Correct answer, with Mathematica: 2.8\underline{56649842}\dots \times 10^{-7}

I don’t presume to know the proprietary algorithm used to implement normalcdf on TI-83 and TI-84 calculators. My honest if brutal assessment is that it’s probably not worth knowing: in the best case (when the endpoints are close to 0), the calculator provides an answer that is accurate to only 7 significant digits while presenting the illusion of a higher degree of accuracy. I can say that Simpson’s Rule with only n = 26 subintervals provides a better approximation to \displaystyle \int_0^1 \frac{e^{-x^2/2}}{\sqrt{2\pi}} \, dx than the normalcdf function.

For what it’s worth, I also looked at the accuracy of the NORMSDIST function in Microsoft Excel. This is much better, almost always producing answers that are accurate to 11 or 12 significant digits, which is all that can be realistically expected in floating-point double-precision arithmetic (in which numbers are usually stored accurate to 13 significant digits prior to any computations).

Thoughts on Numerical Integration (Part 22): Comparison to theorems about magnitudes of errors

Numerical integration is a standard topic in first-semester calculus. From time to time, I have received questions from students on various aspects of this topic, including:

  • Why is numerical integration necessary in the first place?
  • Where do these formulas come from (especially Simpson’s Rule)?
  • How can I do all of these formulas quickly?
  • Is there a reason why the Midpoint Rule is better than the Trapezoid Rule?
  • Is there a reason why both the Midpoint Rule and the Trapezoid Rule converge quadratically?
  • Is there a reason why Simpson’s Rule converges like the fourth power of the number of subintervals?

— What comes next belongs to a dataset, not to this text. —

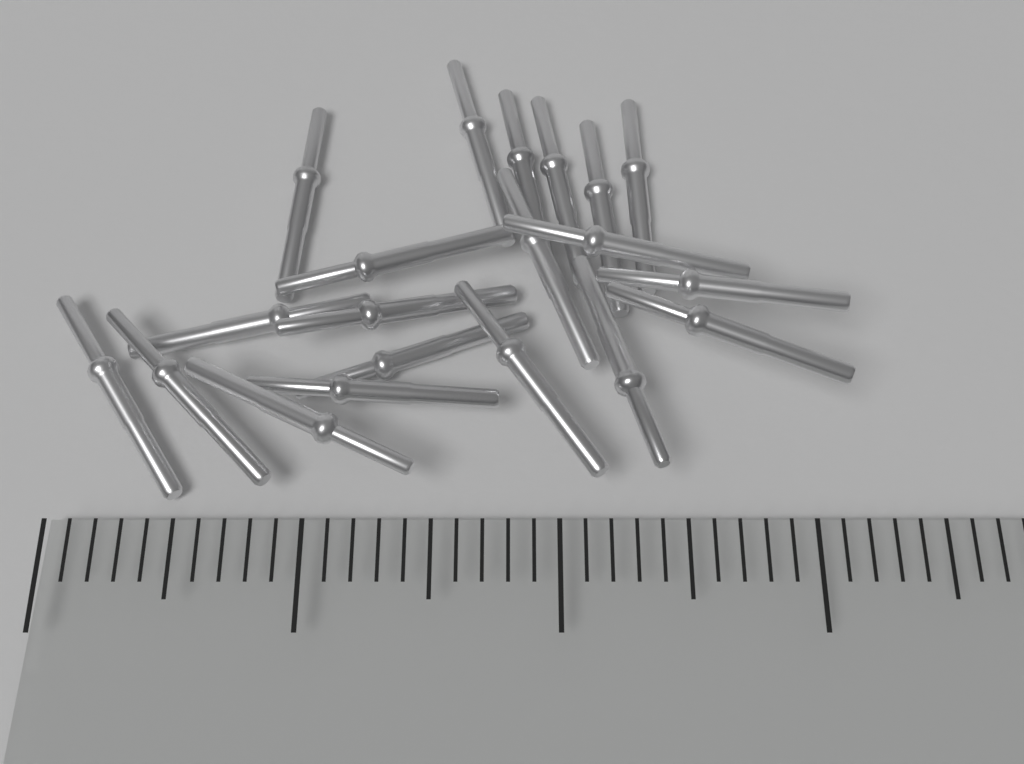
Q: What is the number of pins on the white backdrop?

In this series, I hope to answer these questions. While these are standard questions in a introductory college course in numerical analysis, and full and rigorous proofs can be found on Wikipedia and Mathworld, I will approach these questions from the point of view of a bright student who is currently enrolled in calculus and hasn’t yet taken real analysis or numerical analysis.

In this series, we have shown the following approximations of errors when using various numerical approximations for \int_a^b x^k \, dx. We obtained these approximations using only techniques within the reach of a talented high school student who has mastered Precalculus — especially the Binomial Theorem — and elementary techniques of integration.

As we now present, the formulas that we derived are (of course) easily connected to known theorems for the convergence of these techniques. These proofs, however, require some fairly advanced techniques from calculus. So, while the formulas derived in this series of posts only apply to f(x) = x^k (and, by an easy extension, any polynomial), the formulas that we do obtain easily foreshadow the actual formulas found on Wikipedia or Mathworld or calculus textbooks, thus (hopefully) taking some of the mystery out of these formulas.

Left and right endpoints: Our formula was

E \approx \displaystyle \frac{k}{2} x_*^{k-1} (b-a)h,

where x_* is some number between a and b. By comparison, the actual formula for the error is

E = \displaystyle \frac{f'(x_*) (b-a)^2}{2n} = \frac{f'(x_*)}{2} (b-a)h.

This reduces to the formula that we derived since f'(x) = kx^{k-1}.
 

Midpoint Rule: Our formula was

E \approx \displaystyle \frac{k(k-1)}{24} x_*^{k-1} (b-a)h,

where x_* is some number between a and b. By comparison, the actual formula for the error is

E = \displaystyle \frac{f''(x_*) (b-a)^3}{24n^2} = \frac{f''(x_*)}{24} (b-a)h^2.

This reduces to the formula that we derived since f''(x) = k(k-1)x^{k-2}.

Trapezoid Rule: Our formula was

E \approx \displaystyle \frac{k(k-1)}{12} x_*^{k-1} (b-a)h,

where x_* is some number between a and b. By comparison, the actual formula for the error is

E = \displaystyle \frac{f''(x_*) (b-a)^3}{12n^2} = \frac{f''(x_*)}{12} (b-a)h^2.

This reduces to the formula that we derived since f''(x) = k(k-1)x^{k-2}.

This reduces to the formula that we derived since f''(x) = k(k-1)x^{k-2}.

Simpson’s Rule: Our formula was

E \approx \displaystyle \frac{k(k-1)(k-2)(k-3)}{180} x_*^{k-4} (b-a)h^4,

where x_* is some number between a and b. By comparison, the actual formula for the error is

E = \displaystyle \frac{f^{(4)}(x_*)}{180} (b-a)h^4.

This reduces to the formula that we derived since f^{(4)}(x) = k(k-1)(k-2)(k-3)x^{k-4}.